We rely on a detection engine that combines several different code engines working together to consume logs, apply intelligence, and turn them into usable signals. Our process begins by streaming a large pipeline of logs into our cloud data warehouse, which allows us to quickly run queries across our entire dataset of logs going back many months.

When we find a signal that we want to surface for further investigation, it gets routed to a triage queue for a human member of the detection team to review, escalate, and remediate if necessary. When new indicators of compromise come to light, which often is through new intelligence, improved signaling, and more widespread coverage, we have the capability to automatically review all past signals and devices to see if they're affected by these new indicators.

All of these efforts can feel like an uphill battle, especially when you’re trying to scale them across an organization. We want to minimize the time we spend receiving and processing the same information, so we can start making critical decisions as efficiently as possible.

At Google, detection and response teams subscribe to a service-level objective (SLO) to detect and respond to threats promptly. We do this to minimize dwell time (the time an attacker is active on a network before being detected) as much as possible. While the industry average dwell time is weeks, we’ve driven dwell time down to hours.

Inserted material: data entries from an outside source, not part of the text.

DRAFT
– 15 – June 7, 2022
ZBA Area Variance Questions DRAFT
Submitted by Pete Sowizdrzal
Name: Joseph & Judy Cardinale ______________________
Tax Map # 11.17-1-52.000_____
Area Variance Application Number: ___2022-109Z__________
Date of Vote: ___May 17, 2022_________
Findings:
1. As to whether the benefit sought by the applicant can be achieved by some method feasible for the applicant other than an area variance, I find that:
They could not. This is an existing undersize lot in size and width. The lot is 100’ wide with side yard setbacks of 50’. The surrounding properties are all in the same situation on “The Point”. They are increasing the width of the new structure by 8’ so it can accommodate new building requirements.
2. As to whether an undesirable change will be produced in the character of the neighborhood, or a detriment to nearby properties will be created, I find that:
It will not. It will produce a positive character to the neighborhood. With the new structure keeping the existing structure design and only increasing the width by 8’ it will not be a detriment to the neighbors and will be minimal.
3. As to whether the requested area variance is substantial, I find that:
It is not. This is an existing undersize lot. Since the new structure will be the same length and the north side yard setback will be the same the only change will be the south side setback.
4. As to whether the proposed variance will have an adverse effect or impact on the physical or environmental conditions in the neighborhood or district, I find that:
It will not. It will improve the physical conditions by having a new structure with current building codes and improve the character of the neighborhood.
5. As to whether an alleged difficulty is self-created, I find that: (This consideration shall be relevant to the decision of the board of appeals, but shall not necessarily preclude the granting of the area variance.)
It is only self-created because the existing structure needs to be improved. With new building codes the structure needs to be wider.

So, how do we deliver on this rapid-response objective while also scaling out our detection and response capabilities across our vast environment? Below, we’ll share some key ingredients that have helped us create a recipe for threat detection success.

1. Automate (almost) everything

When we’re asked to investigate whether an indicator of compromise (IoC) exists, we have to check everywhere, and we mean everywhere. Every corporate workstation, operating system, production server, virtual machine, and every resource underlying our products and services — it’s the definition of toil. With so many types of IoCs against that level of scale, there’s no such thing as manual.

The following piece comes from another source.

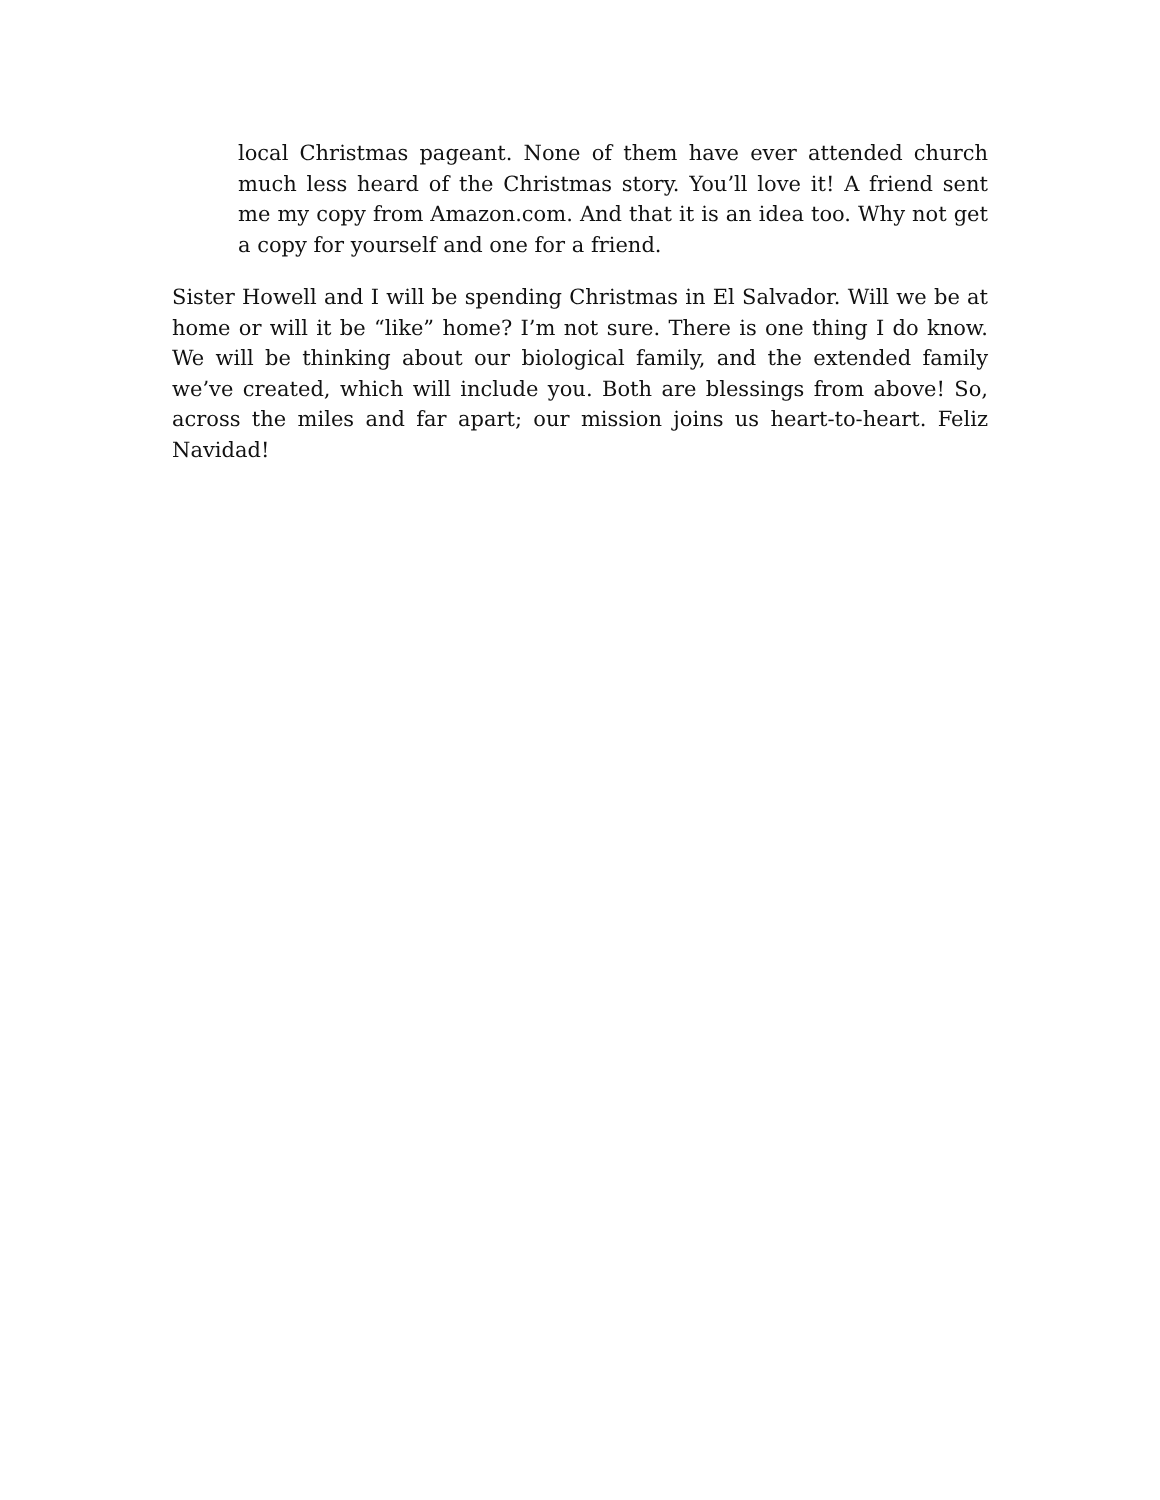local Christmas pageant. None of them have ever attended church much less heard of the Christmas story. You’ll love it! A friend sent me my copy from Amazon.com. And that it is an idea too. Why not get a copy for yourself and one for a friend.
Sister Howell and I will be spending Christmas in El Salvador. Will we be at home or will it be “like” home? I’m not sure. There is one thing I do know. We will be thinking about our biological family, and the extended family we’ve created, which will include you. Both are blessings from above! So, across the miles and far apart; our mission joins us heart-to-heart. Feliz Navidad!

Our motto is less gathering, more direct analysis. We believe people are uniquely good at understanding nuance, making judgments, and navigating ambiguous information. We want to augment building context as much as possible to give our team more time to make the right decisions.

Instead of a human performing all the same steps for event analysis or investigation over and over again, we use machines to automate most of it. Ideally, we try to retrieve the majority of our machine telemetry, user information, and process executions automatically.

Roughly 97% of our events are generated through automated “hunts,” and then presented to a human along with a risk score and details about where to investigate. This allows us to triage events in a much shorter amount of time because they are starting out with all the contextual information they need to make a decision. The automation also discards false avenues of investigation and gives humans a direction to follow, which can help determine whether this is a true positive.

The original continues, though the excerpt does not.